Records to process.
━━━━━━
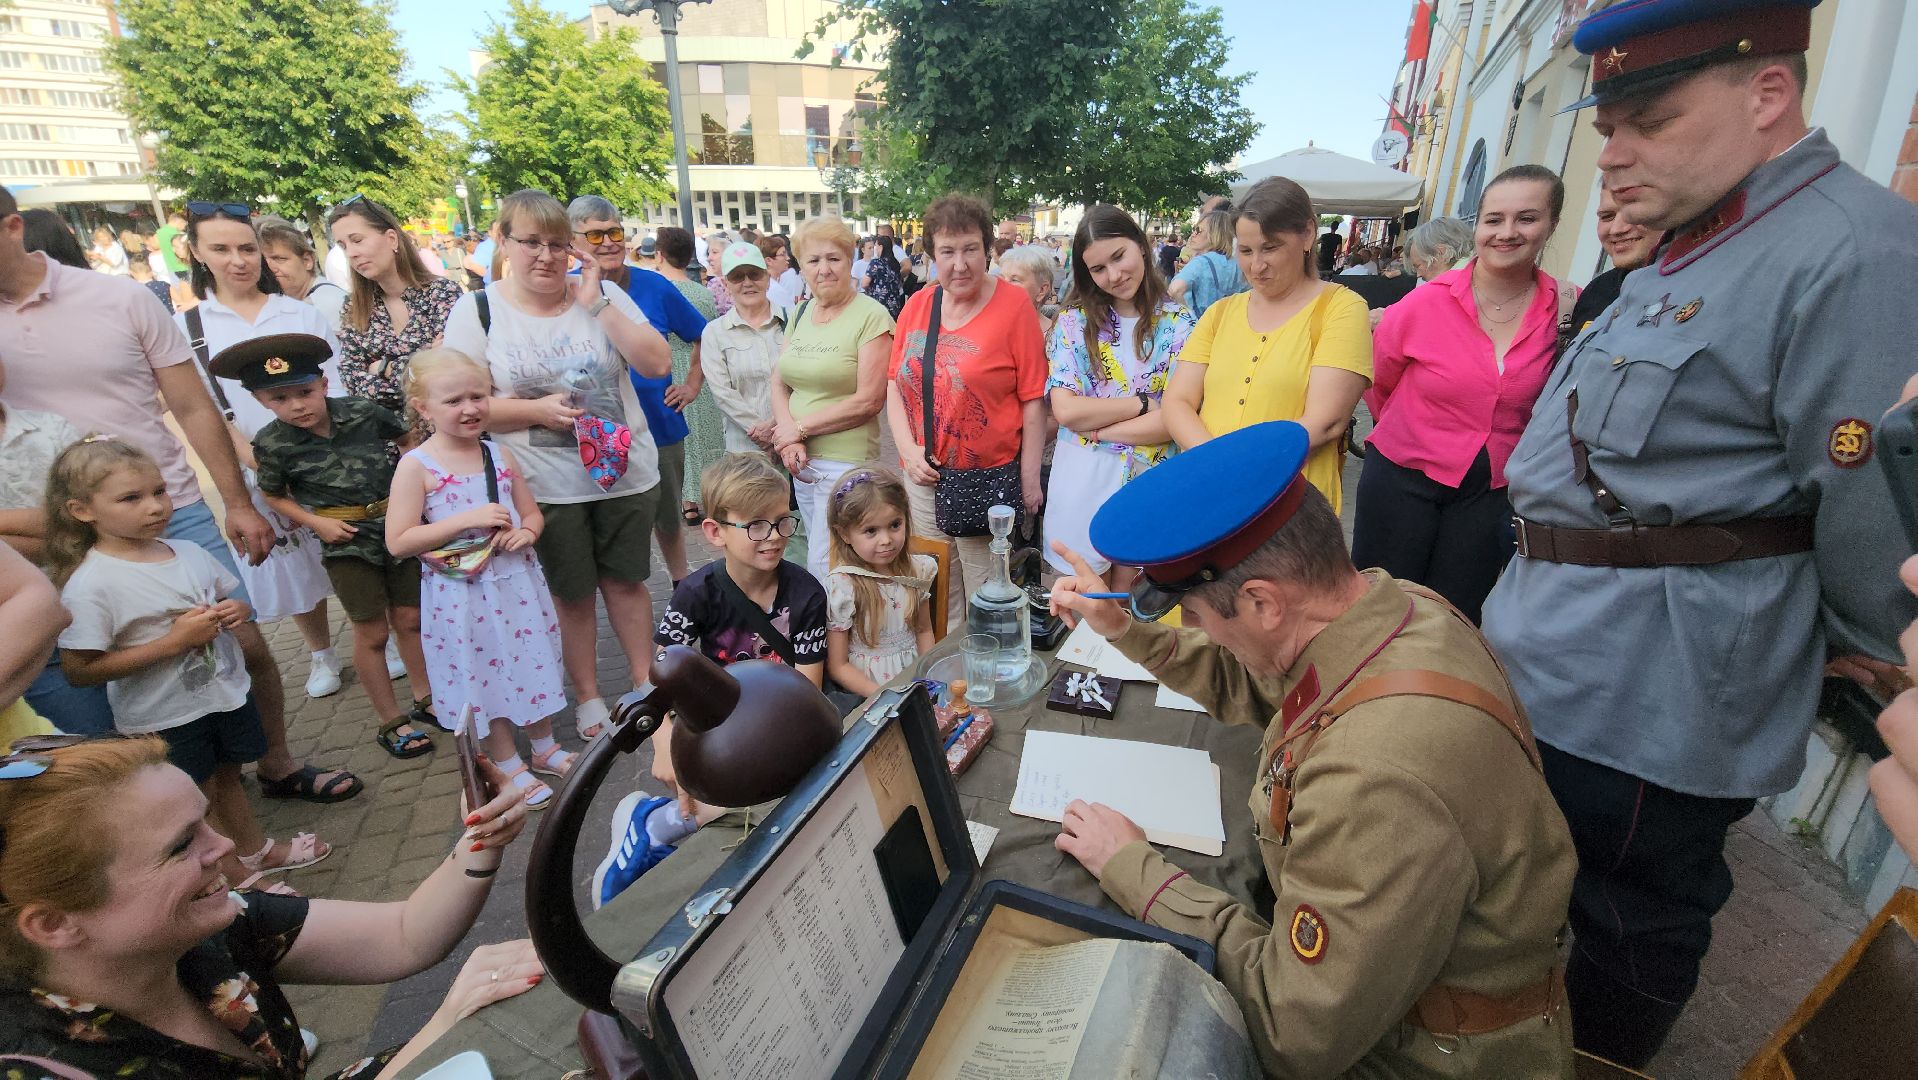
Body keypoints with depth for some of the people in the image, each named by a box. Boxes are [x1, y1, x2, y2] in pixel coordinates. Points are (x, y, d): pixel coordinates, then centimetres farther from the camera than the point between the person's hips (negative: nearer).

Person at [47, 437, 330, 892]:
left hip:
━━━━━━
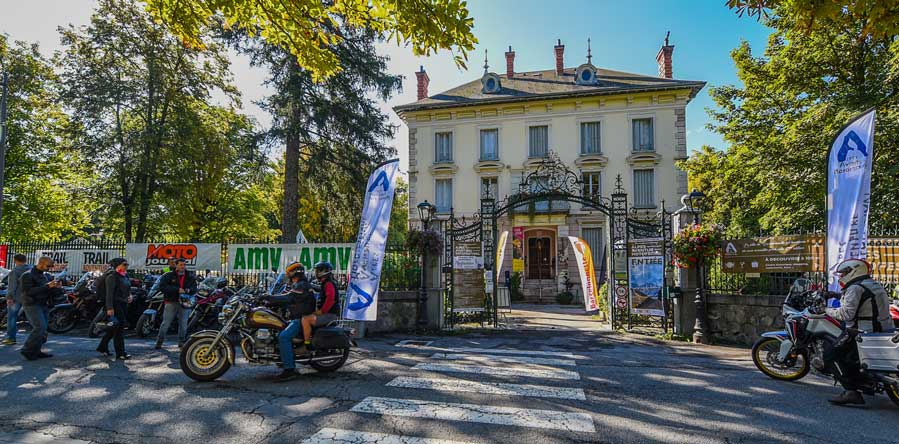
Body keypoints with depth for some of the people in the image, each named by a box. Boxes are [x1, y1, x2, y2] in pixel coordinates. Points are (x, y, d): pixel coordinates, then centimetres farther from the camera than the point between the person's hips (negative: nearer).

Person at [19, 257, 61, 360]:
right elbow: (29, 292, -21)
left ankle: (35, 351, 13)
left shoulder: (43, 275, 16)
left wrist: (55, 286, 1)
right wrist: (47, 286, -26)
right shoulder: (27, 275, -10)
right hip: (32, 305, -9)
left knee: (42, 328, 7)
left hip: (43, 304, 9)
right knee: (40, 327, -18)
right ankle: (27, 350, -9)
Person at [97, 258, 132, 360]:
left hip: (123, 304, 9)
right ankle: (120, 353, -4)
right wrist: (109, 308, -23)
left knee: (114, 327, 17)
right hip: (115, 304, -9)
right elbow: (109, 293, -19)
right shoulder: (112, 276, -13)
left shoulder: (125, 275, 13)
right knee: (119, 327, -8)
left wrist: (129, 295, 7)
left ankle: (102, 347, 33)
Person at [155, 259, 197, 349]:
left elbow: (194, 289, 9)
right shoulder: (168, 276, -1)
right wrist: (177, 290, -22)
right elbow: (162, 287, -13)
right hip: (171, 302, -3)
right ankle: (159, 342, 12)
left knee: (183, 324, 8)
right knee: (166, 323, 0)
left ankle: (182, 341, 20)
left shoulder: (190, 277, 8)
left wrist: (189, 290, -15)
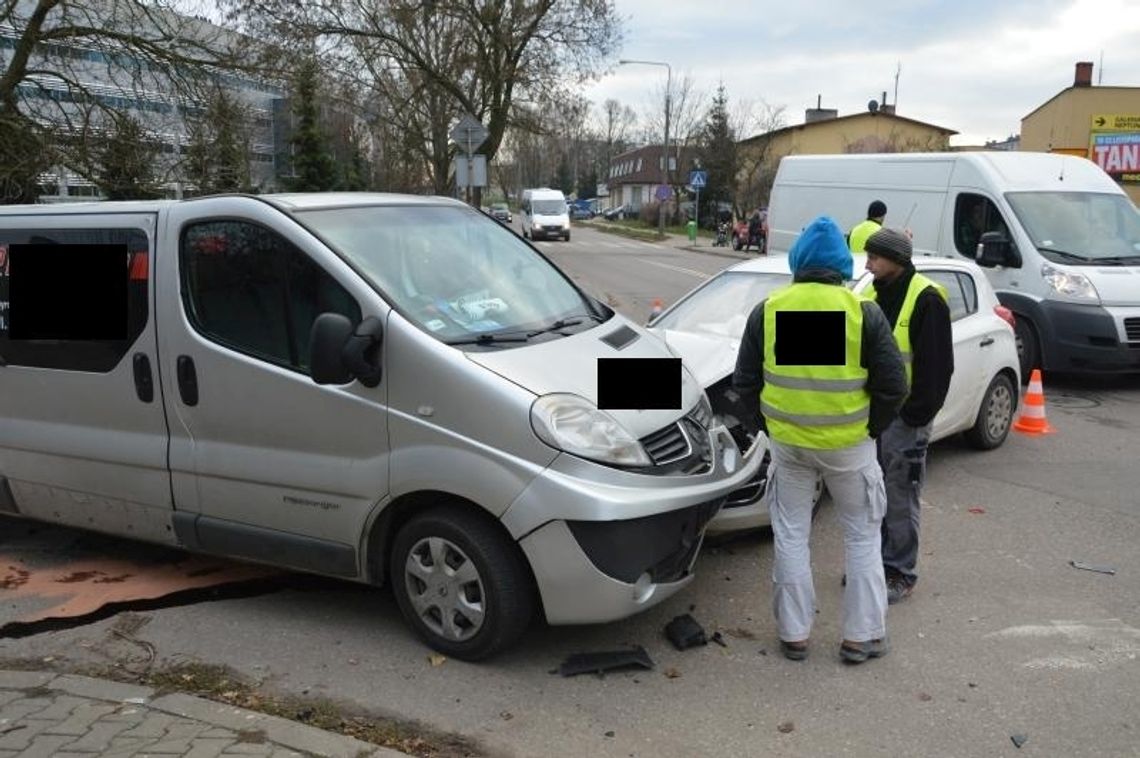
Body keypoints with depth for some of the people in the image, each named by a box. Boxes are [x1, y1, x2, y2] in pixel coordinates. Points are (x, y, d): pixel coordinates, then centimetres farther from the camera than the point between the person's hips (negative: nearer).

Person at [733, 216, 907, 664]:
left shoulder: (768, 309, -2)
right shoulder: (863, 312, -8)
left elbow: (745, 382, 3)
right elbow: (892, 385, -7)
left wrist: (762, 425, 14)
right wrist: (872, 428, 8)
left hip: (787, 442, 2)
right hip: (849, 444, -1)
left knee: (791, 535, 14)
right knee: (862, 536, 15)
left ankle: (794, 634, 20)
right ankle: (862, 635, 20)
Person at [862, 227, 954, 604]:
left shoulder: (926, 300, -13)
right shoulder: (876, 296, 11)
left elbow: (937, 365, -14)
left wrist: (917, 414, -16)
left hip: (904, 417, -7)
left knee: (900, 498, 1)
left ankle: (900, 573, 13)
━━━━━━
Directions for this task. Starting with the line above that holds "right shoulder: (876, 296, 11)" and stopping with the line that holds "left ankle: (900, 573, 13)", reproduce each line exactly, omitting all other lines.

Answer for the task.
right shoulder: (876, 296, 11)
left elbow: (937, 365, -14)
left wrist: (917, 414, -16)
left hip: (904, 417, -7)
left knee: (900, 498, 1)
left ankle: (900, 573, 13)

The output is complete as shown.